Obituaries: Len Feinzing, Bill Ross
Len Feinzing (also known in the party as Lenny Fenton) died in October. Born in 1917, he joined the World Socialist Party of the US in 1936 and was an active member of Boston Local until there was no more local to be active in. He was part of the core group who continued monthly meetings to mail out the Socialist Standards and keep the bare bones of a socialist movement alive during the 1980s. After the renaissance that the WSP began to experience in 1987, he continued to take part in every activity except those requiring computer skills. Lenny’s greatest contribution to the organization was as a speaker, both on the soapbox and indoors. He was arguably the best debater in the WSP, frequently impressing large audiences in debates with groups from Harvard, MIT and Brandies. He also spoke on Local Boston’s radio program during the late 1960s and early 70s. He visited Britain on a number of occasions, the last time being 2003. Comrade Feinting served for many years on both the NAC and the Editorial Committee of the Western Socialist, the journal of the American and Canadian parties. He also made it his personal project to increase the circulation of the Western Socialist dramatically during the 1950s (not at all an easy task in that period of history!) by instituting a successful nation-wide Library Campaign. His life was long and productive. He will be long remembered.

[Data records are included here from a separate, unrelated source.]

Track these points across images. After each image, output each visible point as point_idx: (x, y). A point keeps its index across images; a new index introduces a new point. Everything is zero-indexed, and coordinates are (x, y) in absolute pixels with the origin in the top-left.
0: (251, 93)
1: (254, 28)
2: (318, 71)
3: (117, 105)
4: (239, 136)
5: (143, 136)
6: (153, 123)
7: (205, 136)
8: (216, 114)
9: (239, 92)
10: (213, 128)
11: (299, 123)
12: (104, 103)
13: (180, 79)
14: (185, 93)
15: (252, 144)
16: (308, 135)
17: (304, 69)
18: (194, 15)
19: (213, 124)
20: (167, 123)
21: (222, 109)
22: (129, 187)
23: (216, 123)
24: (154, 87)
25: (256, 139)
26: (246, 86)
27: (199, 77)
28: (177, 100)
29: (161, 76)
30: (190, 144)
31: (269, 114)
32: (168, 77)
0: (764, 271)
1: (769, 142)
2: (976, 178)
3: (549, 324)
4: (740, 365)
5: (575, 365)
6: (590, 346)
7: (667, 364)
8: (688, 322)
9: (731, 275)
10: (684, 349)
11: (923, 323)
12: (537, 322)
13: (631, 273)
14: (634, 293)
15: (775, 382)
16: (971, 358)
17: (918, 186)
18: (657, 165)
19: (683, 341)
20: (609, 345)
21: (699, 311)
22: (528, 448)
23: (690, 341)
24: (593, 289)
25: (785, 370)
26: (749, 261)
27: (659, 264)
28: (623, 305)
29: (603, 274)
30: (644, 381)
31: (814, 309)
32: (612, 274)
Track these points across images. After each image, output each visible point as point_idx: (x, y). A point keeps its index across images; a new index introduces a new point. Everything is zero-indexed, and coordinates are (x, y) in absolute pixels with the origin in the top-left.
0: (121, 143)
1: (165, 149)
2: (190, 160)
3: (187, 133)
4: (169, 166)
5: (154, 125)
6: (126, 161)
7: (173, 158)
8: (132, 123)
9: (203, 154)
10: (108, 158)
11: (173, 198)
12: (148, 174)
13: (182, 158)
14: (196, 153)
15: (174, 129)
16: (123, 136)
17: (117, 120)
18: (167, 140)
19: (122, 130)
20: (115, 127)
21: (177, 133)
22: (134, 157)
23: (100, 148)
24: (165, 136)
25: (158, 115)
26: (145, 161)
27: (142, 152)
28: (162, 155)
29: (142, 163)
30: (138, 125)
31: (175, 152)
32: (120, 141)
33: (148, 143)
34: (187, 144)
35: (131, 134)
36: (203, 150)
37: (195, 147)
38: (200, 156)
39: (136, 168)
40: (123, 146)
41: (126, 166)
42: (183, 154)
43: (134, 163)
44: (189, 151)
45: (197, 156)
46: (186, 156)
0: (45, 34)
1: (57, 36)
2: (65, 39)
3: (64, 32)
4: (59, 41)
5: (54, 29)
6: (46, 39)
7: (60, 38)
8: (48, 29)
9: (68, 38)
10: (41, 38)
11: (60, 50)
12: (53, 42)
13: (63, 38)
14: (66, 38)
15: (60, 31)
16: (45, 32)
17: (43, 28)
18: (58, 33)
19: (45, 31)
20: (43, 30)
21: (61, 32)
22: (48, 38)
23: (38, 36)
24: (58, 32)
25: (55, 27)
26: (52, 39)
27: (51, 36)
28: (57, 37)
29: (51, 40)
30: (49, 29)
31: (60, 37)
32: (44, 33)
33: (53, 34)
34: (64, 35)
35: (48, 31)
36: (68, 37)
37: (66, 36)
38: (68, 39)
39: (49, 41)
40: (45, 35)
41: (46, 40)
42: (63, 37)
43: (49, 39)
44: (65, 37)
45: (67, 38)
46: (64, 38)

Glasgow branch are sad to report the death of our comrade Bill Ross. Bill came across the Socialist Party at an outdoor meeting at the Mound in Edinburgh in the summer of 1965. Within months he had joined Glasgow branch. He was a larger than life figure who had left school at 15 years of age and had been a merchant seaman for many years. When he came in contact with the party he had graduated from Drama College and was already appearing on stage at the Edinburgh Festival. Within a short time Bill was himself speaking for the party both indoors and outdoors including a spell in London when he was working there. Later on when he found the stage too precarious an occupation he worked for many years for the Glasgow Parks Department where he was very active in trade union affairs. Bill was a voracious reader and was especially interested in scientific subjects. He was a good example of the self-taught worker, although having had a very basic academic career he had a wide knowledge of astro-physics and evolution, often giving branch talks on such subjects. He was a warm, friendly human being with a good sense of humour and his speciality was in taking popular songs and re-writing parodies. Thus The Lady is a Tramp became That’s Why the Worker is a Slave and the words of Who Wants to be a Millionaire became – “Have you heard of the SPGB. We want a world without poverty. Well, did you ever. What a swell party this is.” This is a sad time for all his Glasgow comrades but especially so for his wife and beloved comrade Terry. He will be greatly missed.